A couple cars saw me as I walked back to my car holding a shotgun and a rooster............in my dress clothes! I'm not stereotyping here, but I could hear the banjos strumming in the background!


----------



## drjongy (Oct 13, 2003)

That is too funny--to bad you couldn't have gotten a picture.

I can see it now....your tie blowing in the wind and you're wearing dress shoes with fancy izod socks. Even being from here I would have gotten a good laugh seeing you walking back.

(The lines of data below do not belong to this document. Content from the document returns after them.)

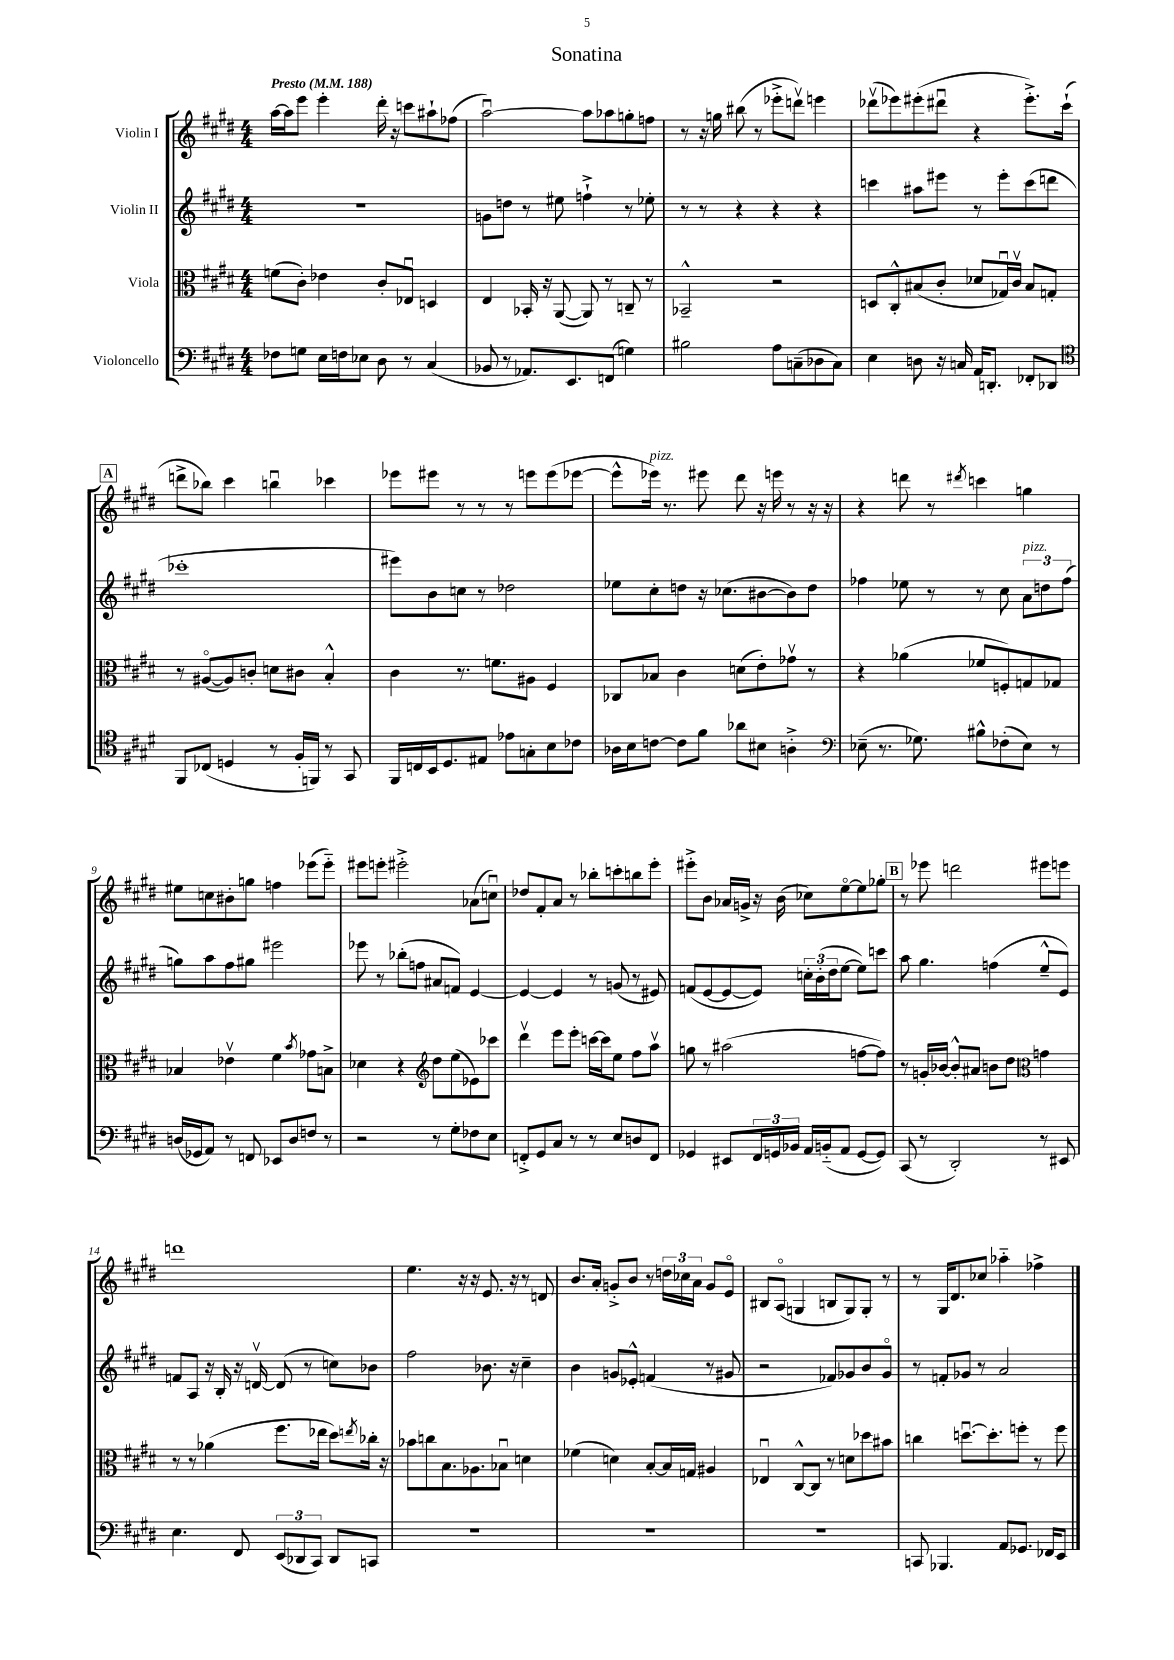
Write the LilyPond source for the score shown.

\header { title = "Sonatina" }
<<
\new StaffGroup <<
\new Staff = "s0" \with { instrumentName = "Violin I" } {
    \clef treble \key e \major \numericTimeSignature \time 4/4 \tempo "Presto" 4 = 188
    a''16~ a''16 e'''8 e'''4-. dis'''16-. r16 c'''8 ais''8-! fes''8( |
    a''2~\downbow) a''8 aes''8 g''8-. f''8 |
    r8 r16 g''16 bis''8( r8 ees'''8-.-> d'''8\upbow) e'''4 |
    des'''8\upbow( ees'''8) eis'''8-.( dis'''8\downbow r4 eis'''8.-.->) cis'''16-!( |
    \mark \markup { \box "A" } d'''8-> bes''8) cis'''4 b''4\downbow ces'''4 |
    ees'''8 eis'''8 r8 r8 r8 e'''8 e'''8( ees'''8~ |
    ees'''8-^ ees'''16^\markup { \italic "pizz." }) r8. eis'''8 dis'''8 r16 e'''16 r8 r16 r16 |
    r4 d'''8 r8 \acciaccatura { dis'''8 } c'''4 g''4 |
    eis''8 c''8 bis'8-. g''8 f''4 ees'''8( ees'''8-_) |
    eis'''8 e'''8-. eis'''2-.-> aes'8( c''8\downbow) |
    des''8 fis'8-. a'8 r8 bes''8-. c'''8-. b''8 e'''8-. |
    eis'''8-.-> b'8 aes'16 g'16-> r16 b'16( ces''8) e''8~\flageolet e''8 ges''8-. |
    \mark \markup { \box "B" } r8 ees'''8 d'''2 eis'''8 e'''8 |
    d'''1 |
    e''4. r16 r16 e'8. r16 r8 d'8 |
    b'8. a'16-. g'8-.-> b'8 r8 \tuplet 3/2 { d''16 ces''16 a'16 } g'8 e'8\flageolet |
    bis8 a8\flageolet( g4 b8 g8) g8-. r8 |
    r8 gis16 dis'8. ces''8 aes''4-_ fes''4-> \bar "|." |
}
\new Staff = "s1" \with { instrumentName = "Violin II" } {
    \clef treble \key e \major \numericTimeSignature \time 4/4
    r1 |
    g'8 d''8 r8 eis''8 f''4-!-> r8 ees''8-. |
    r8 r8 r4 r4 r4 |
    c'''4 ais''8 eis'''8 r8 eis'''8-. c'''8( d'''8 |
    \mark \markup { \box "A" } ces'''1-. |
    eis'''8) b'8 c''8 r8 des''2 |
    ees''8 cis''8-. d''8 r16 ces''8.( bis'8~ bis'8) d''8 |
    fes''4 ees''8 r8 r8 cis''8 \tuplet 3/2 { a'8^\markup { \italic "pizz." } d''8 fes''8( } |
    g''8) a''8 fis''8 gis''8 eis'''2 |
    ees'''8 r8 bes''8-.( f''8 ais'8 f'8) e'4~ |
    e'4~ e'4 r8 g'8( r8 eis'8) |
    f'8( e'8~ e'8~ e'8) \tuplet 3/2 { c''16-. b'16-.( dis''16 } e''8~ e''8) c'''8 |
    \mark \markup { \box "B" } a''8 gis''4. f''4( e''8---^ e'8) |
    f'8 a8 r16 b16-. r16 d'16~\upbow d'8( r8 c''8) bes'8 |
    fis''2 bes'8. r16 cis''4-- |
    b'4 g'8 ees'8-.-^ f'4( r8 gis'8 |
    r2 fes'8) ges'8 b'8 ges'8\flageolet |
    r8 f'8-. ges'8 r8 a'2 \bar "|." |
}
\new Staff = "s2" \with { instrumentName = "Viola" } {
    \clef alto \key e \major \numericTimeSignature \time 4/4
    f'8( cis'8-.) ees'4 cis'8-. ees8\downbow d4 |
    e4 bes,16-. r16 a,8~( a,8) r8 c8-- r8 |
    bes,2---^ r2 |
    d8 cis8-.-^ bis8( cis'8-. des'8 ges16\downbow) cis'16\upbow bis8 g8-. |
    \mark \markup { \box "A" } r8 ais8~\flageolet( ais8) c'8-. d'8 cis'8 b4-.-^ |
    cis'4 r8. f'8. ais8 fis4 |
    ces8 bes8 cis'4 d'8( e'8-.) ges'8\upbow r8 |
    r4 aes'4( fes'8 f8-.) g8 ges8 |
    bes4 ees'4\upbow fis'4 \acciaccatura { b'8 } ges'8 b8-> |
    des'4 r4 \clef treble dis''8 e''8( ees'8) ces'''8 |
    dis'''4\upbow e'''8 e'''8-. c'''16~ c'''16 e''8 fis''8 a''8\upbow |
    g''8 r8 ais''2( f''8~ f''8) |
    \mark \markup { \box "B" } r8 g'16-. bes'16~ bes'8-.-^ ais'8 b'8 dis''8 \clef alto g'4 |
    r8 r8 aes'4( fis''8. ees''16 dis''8) \acciaccatura { e''8 } ces''16-. r16 |
    bes'8 c''8 b8. aes8. bes8\downbow d'4 |
    fes'4( d'4) b8~-. b16 g16 ais4 |
    ees4\downbow cis8~-^ cis8 r8 d'8 des''8 bis'8 |
    c''4 d''8.~\downbow d''8.-. f''8-. r8 f''8 \bar "|." |
}
\new Staff = "s3" \with { instrumentName = "Violoncello" } {
    \clef bass \key e \major \numericTimeSignature \time 4/4
    fes8 g8 e16 f16 ees8 dis8 r8 cis4( |
    bes,8 r8 aes,8.) e,8. f,8( g4) |
    bis2 a8 c8--( des8 c8) |
    e4 d8 r16 c16 a,16 d,8.-. fes,8-. des,8 |
    \mark \markup { \box "A" } \clef tenor fis,8 ces8( d4 r8 fis16-. f,16) r8 gis,8 |
    fis,16 c16 b,16 dis8. eis8 ees'8 g8-. b8 ces'8 |
    aes16 b16 c'8~ c'8 fis'8 aes'8 bis8 a4-.-> |
    \clef bass ees8--( r8. ges8.) bis8-^ fes8-.( ees8) r8 |
    d16( ges,16 a,8) r8 f,8 ees,8 d8 f8 r8 |
    r2 r8 gis8-. fes8 e8 |
    f,8-.-> gis,8 cis8 r8 r8 e8 d8 f,8 |
    ges,4 eis,8 \tuplet 3/2 { fis,16 g,16 bes,16 } a,16 b,16-_( a,8 g,8~ g,8) |
    \mark \markup { \box "B" } cis,8( r8 dis,2-.) r8 eis,8 |
    e4. fis,8 \tuplet 3/2 { e,8( des,8 cis,8) } des,8 c,8 |
    R1 |
    R1 |
    R1 |
    c,8 bes,,4. a,8 ges,8. fes,16 e,8 \bar "|." |
}
>>
>>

I did a similar thing this fall when I was in Jamestown for a golf tournament, out there in my shorts and golf attire looking for doves.


----------



## dblkluk (Oct 3, 2002)

This spring I snuck away over lunch, looking for some snows. I found a feed that offered a good pass shoot so luckily I had my bibs and coat but no boots, I decided to go anyway. I shot a few birds and on the way to my truck a landowner stopped and asked how things went. He looked a little puzzled, then asked if I always wore a tie and dress shoes out hunting. We both got a pretty good laugh out of it! 
I think its classified as an addiction, when you sneak away from work for a few minutes and hunt in a tie and loafers!! Just make sure you wash you hands before returning to work, otherwise co-workers start to act funny!!


----------



## jamartinmg2 (Oct 7, 2004)

Great stories guys! About the closest I come to a story like that is TO watch the honkers in the pond outside my office building and daydream of being able to hunt them!


----------



## DJRooster (Nov 4, 2002)

Visualize a group of hunters in their tuxedoes posing for pictures with their birds or bucks! Priceless!


----------



## jamartinmg2 (Oct 7, 2004)

Hey Remmi..... on your trip to Minot, did you notice that the crops are finally getting harvested? I'm going to be out in Bismarck for T-giving. Plan on going out to blast a rooster or three, so am hoping those sunflowers are finally down. Thanks.

John


----------



## Remmi_&amp;_I (Dec 2, 2003)

They are harvesting a lot of the sunflowers and some of the corn. You should been in luck. It may be hard to contact landowners because they are working their butts off right now with the nice weather. I talked to one that is still putting in 12-14 hour WORK days getting ready for next year. He said the fertilizer is cheaper now and he is trying to get as much of his land ready as possible!


----------